- [Exercise directions] Please write out every line of the records below, word for word and in the same order.

- [Raw data]
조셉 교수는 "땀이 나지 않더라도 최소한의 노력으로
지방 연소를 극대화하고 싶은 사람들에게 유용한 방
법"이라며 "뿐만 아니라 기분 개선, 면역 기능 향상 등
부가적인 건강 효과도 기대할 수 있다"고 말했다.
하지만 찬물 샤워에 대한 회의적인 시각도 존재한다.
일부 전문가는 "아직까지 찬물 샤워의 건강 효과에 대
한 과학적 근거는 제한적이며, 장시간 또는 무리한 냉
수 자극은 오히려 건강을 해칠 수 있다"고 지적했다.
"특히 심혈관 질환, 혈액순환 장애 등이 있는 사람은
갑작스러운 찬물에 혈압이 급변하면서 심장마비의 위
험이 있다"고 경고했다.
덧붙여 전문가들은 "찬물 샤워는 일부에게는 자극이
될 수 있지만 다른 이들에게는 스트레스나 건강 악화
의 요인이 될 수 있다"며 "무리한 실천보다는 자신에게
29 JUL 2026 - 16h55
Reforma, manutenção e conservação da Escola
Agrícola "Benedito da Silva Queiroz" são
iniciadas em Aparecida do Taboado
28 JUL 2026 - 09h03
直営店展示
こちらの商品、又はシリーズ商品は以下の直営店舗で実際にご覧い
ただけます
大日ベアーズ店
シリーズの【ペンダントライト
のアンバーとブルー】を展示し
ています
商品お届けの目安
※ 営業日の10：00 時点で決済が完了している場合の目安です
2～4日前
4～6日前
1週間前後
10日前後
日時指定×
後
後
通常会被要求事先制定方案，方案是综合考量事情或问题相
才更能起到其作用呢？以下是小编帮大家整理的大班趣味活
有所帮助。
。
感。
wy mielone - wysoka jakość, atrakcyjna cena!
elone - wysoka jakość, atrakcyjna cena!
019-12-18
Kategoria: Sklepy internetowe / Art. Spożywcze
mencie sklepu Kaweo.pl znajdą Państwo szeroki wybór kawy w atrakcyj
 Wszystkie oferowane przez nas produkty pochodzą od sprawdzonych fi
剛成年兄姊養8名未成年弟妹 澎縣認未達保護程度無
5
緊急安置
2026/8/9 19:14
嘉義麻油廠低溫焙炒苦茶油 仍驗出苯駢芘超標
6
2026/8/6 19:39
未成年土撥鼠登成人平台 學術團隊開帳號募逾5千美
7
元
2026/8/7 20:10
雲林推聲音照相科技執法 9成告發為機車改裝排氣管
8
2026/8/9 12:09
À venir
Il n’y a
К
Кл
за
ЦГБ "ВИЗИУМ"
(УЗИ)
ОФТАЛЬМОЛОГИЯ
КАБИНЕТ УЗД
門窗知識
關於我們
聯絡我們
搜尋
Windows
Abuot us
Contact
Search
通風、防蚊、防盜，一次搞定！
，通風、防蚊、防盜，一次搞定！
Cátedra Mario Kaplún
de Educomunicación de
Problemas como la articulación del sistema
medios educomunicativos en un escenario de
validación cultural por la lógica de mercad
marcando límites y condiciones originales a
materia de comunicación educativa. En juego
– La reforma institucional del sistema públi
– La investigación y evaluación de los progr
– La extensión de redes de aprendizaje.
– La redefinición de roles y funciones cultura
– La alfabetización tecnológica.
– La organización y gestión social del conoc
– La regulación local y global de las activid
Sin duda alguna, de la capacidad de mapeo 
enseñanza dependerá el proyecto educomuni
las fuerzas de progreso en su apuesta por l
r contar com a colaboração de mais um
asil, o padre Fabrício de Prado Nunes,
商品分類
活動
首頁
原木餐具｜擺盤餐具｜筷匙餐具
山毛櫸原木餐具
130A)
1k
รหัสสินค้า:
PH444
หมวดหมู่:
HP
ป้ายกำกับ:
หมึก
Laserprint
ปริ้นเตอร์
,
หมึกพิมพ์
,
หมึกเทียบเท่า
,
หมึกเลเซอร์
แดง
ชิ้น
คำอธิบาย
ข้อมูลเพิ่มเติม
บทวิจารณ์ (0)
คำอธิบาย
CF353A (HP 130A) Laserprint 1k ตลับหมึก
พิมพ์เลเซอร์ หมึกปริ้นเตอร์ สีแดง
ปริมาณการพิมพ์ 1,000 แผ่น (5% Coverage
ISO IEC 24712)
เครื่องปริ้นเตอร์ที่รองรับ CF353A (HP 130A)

- [Final answer]
조셉 교수는 "땀이 나지 않더라도 최소한의 노력으로
지방 연소를 극대화하고 싶은 사람들에게 유용한 방
법"이라며 "뿐만 아니라 기분 개선, 면역 기능 향상 등
부가적인 건강 효과도 기대할 수 있다"고 말했다.
하지만 찬물 샤워에 대한 회의적인 시각도 존재한다.
일부 전문가는 "아직까지 찬물 샤워의 건강 효과에 대
한 과학적 근거는 제한적이며, 장시간 또는 무리한 냉
수 자극은 오히려 건강을 해칠 수 있다"고 지적했다.
"특히 심혈관 질환, 혈액순환 장애 등이 있는 사람은
갑작스러운 찬물에 혈압이 급변하면서 심장마비의 위
험이 있다"고 경고했다.
덧붙여 전문가들은 "찬물 샤워는 일부에게는 자극이
될 수 있지만 다른 이들에게는 스트레스나 건강 악화
의 요인이 될 수 있다"며 "무리한 실천보다는 자신에게
29 JUL 2026 - 16h55
Reforma, manutenção e conservação da Escola
Agrícola "Benedito da Silva Queiroz" são
iniciadas em Aparecida do Taboado
28 JUL 2026 - 09h03
直営店展示
こちらの商品、又はシリーズ商品は以下の直営店舗で実際にご覧い
ただけます
大日ベアーズ店
シリーズの【ペンダントライト
のアンバーとブルー】を展示し
ています
商品お届けの目安
※ 営業日の10：00 時点で決済が完了している場合の目安です
2～4日前
4～6日前
1週間前後
10日前後
日時指定×
後
後
通常会被要求事先制定方案，方案是综合考量事情或问题相
才更能起到其作用呢？以下是小编帮大家整理的大班趣味活
有所帮助。
。
感。
wy mielone - wysoka jakość, atrakcyjna cena!
elone - wysoka jakość, atrakcyjna cena!
019-12-18
Kategoria: Sklepy internetowe / Art. Spożywcze
mencie sklepu Kaweo.pl znajdą Państwo szeroki wybór kawy w atrakcyj
 Wszystkie oferowane przez nas produkty pochodzą od sprawdzonych fi
剛成年兄姊養8名未成年弟妹 澎縣認未達保護程度無
5
緊急安置
2026/8/9 19:14
嘉義麻油廠低溫焙炒苦茶油 仍驗出苯駢芘超標
6
2026/8/6 19:39
未成年土撥鼠登成人平台 學術團隊開帳號募逾5千美
7
元
2026/8/7 20:10
雲林推聲音照相科技執法 9成告發為機車改裝排氣管
8
2026/8/9 12:09
À venir
Il n’y a
К
Кл
за
ЦГБ "ВИЗИУМ"
(УЗИ)
ОФТАЛЬМОЛОГИЯ
КАБИНЕТ УЗД
門窗知識
關於我們
聯絡我們
搜尋
Windows
Abuot us
Contact
Search
通風、防蚊、防盜，一次搞定！
，通風、防蚊、防盜，一次搞定！
Cátedra Mario Kaplún
de Educomunicación de
Problemas como la articulación del sistema
medios educomunicativos en un escenario de
validación cultural por la lógica de mercad
marcando límites y condiciones originales a
materia de comunicación educativa. En juego
– La reforma institucional del sistema públi
– La investigación y evaluación de los progr
– La extensión de redes de aprendizaje.
– La redefinición de roles y funciones cultura
– La alfabetización tecnológica.
– La organización y gestión social del conoc
– La regulación local y global de las activid
Sin duda alguna, de la capacidad de mapeo 
enseñanza dependerá el proyecto educomuni
las fuerzas de progreso en su apuesta por l
r contar com a colaboração de mais um
asil, o padre Fabrício de Prado Nunes,
商品分類
活動
首頁
原木餐具｜擺盤餐具｜筷匙餐具
山毛櫸原木餐具
130A)
1k
รหัสสินค้า:
PH444
หมวดหมู่:
HP
ป้ายกำกับ:
หมึก
Laserprint
ปริ้นเตอร์
,
หมึกพิมพ์
,
หมึกเทียบเท่า
,
หมึกเลเซอร์
แดง
ชิ้น
คำอธิบาย
ข้อมูลเพิ่มเติม
บทวิจารณ์ (0)
คำอธิบาย
CF353A (HP 130A) Laserprint 1k ตลับหมึก
พิมพ์เลเซอร์ หมึกปริ้นเตอร์ สีแดง
ปริมาณการพิมพ์ 1,000 แผ่น (5% Coverage
ISO IEC 24712)
เครื่องปริ้นเตอร์ที่รองรับ CF353A (HP 130A)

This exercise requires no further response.